**Request A:** Who translated Jellyfish Have No Ears from the French, according to the book review?
**Request B:** Rewrite the passage of the book review from "Born partially deaf, yet" to "where she fits.", changing "orphaned" to "stranded".

[[ Page extract, beginning ]]

A World War I soldier grows increasingly morose as PTSD overtakes him. A large, pointy-eared dog walks the streets of Paris with one dead eye. A female botanist rattles off the identifying characteristics of nonexistent plants: for instance, the foamy narcissus is incapable of playing a role in its ecosystem.
In Adèle Rosenfeld’s spectacular debut novel, Jellyfish Have No Ears, imaginatively translated from the French by Jeffrey Zuckerman, these three seemingly disparate figures form the protagonist’s, Louise’s, closest companions. But, like the foamy narcissus, they’re not entirely real. The soldier, the dog, and the botanist are projections of Louise’s psychic state as her brain heightens her visual sense in response to her decreased auditory sense. They are mirages—“miraginary,” even. They exist in the gaps between reality and illusion, human and nonhuman, living and dead, present and past. And in a novel that interrogates how the line between seeming opposites forms identities and communities, these three figures embody Louise’s discovery that imagination is the most powerful sense, and connector, of all.
Born partially deaf, yet having built a life as a hearing person, twenty-five-year-old Louise feels orphaned between the hearing and the deaf communities. When an audiology test confirms that her hearing (l’ouïe) is nearly gone, she must grapple with who her hearing has made her and will make her; and she must reexamine where she fits.
Although she attended a hearing school and has perfect French grammar, she’s not hearing enough for frictionless insertion into French society, which expects her to find a partner, a job, and a social life—in other words: a place in its socioeconomic structure. At a job interview for a local government position, a woman with a nasal voice talks to Louise with her back turned or her face obscured behind a computer. Louise, therefore unable to read the interviewer’s lips, can only piece together words like summer (or was it paper?) and guess what the appropriate response should be. This is ultimately where Zuckerman’s craft shines, as he translated not just content, but phonemes to evoke Louise’s lipreading.
The interviewer begins yipping in a frequency Louise can’t hear. Once Louise categorizes the woman’s responses as indistinguishable canine sounds, the miraginary dog makes his first appearance by biting Louise’s calf. Half-seeing, half-blind, and potentially three different breeds, the dog is a manifestation of Louise’s feeling that her in-betweenness will be interpreted as unproductively, painfully other than human. Indeed, a later visit to the Museum of Natural History unleashes her fear that she, too, is monstrous. Then, she learns that jellyfish don’t have ears; they “hear” through organs oriented to sight and balance. Upon further exploration of the comparative anatomy exhibit, Louise concludes, “I was, at best, a hybrid mixture of jellyfish, fish, and oyster.”

[[ Page extract, end ]]
[[ Excerpted data, beginning ]]

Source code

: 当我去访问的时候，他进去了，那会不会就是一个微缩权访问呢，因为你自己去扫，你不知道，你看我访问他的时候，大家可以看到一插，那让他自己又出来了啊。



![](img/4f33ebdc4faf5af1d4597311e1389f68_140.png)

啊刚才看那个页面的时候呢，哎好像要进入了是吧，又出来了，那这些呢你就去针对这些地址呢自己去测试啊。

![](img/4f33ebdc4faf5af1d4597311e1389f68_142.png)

[[ Excerpted data, end ]]

**Written reply A:** Jeffrey Zuckerman

**Written reply B:**
Born partially deaf, yet having built a life as a hearing person, twenty-five-year-old Louise feels stranded between the hearing and the deaf communities. When an audiology test confirms that her hearing (l’ouïe) is nearly gone, she must grapple with who her hearing has made her and will make her; and she must reexamine where she fits.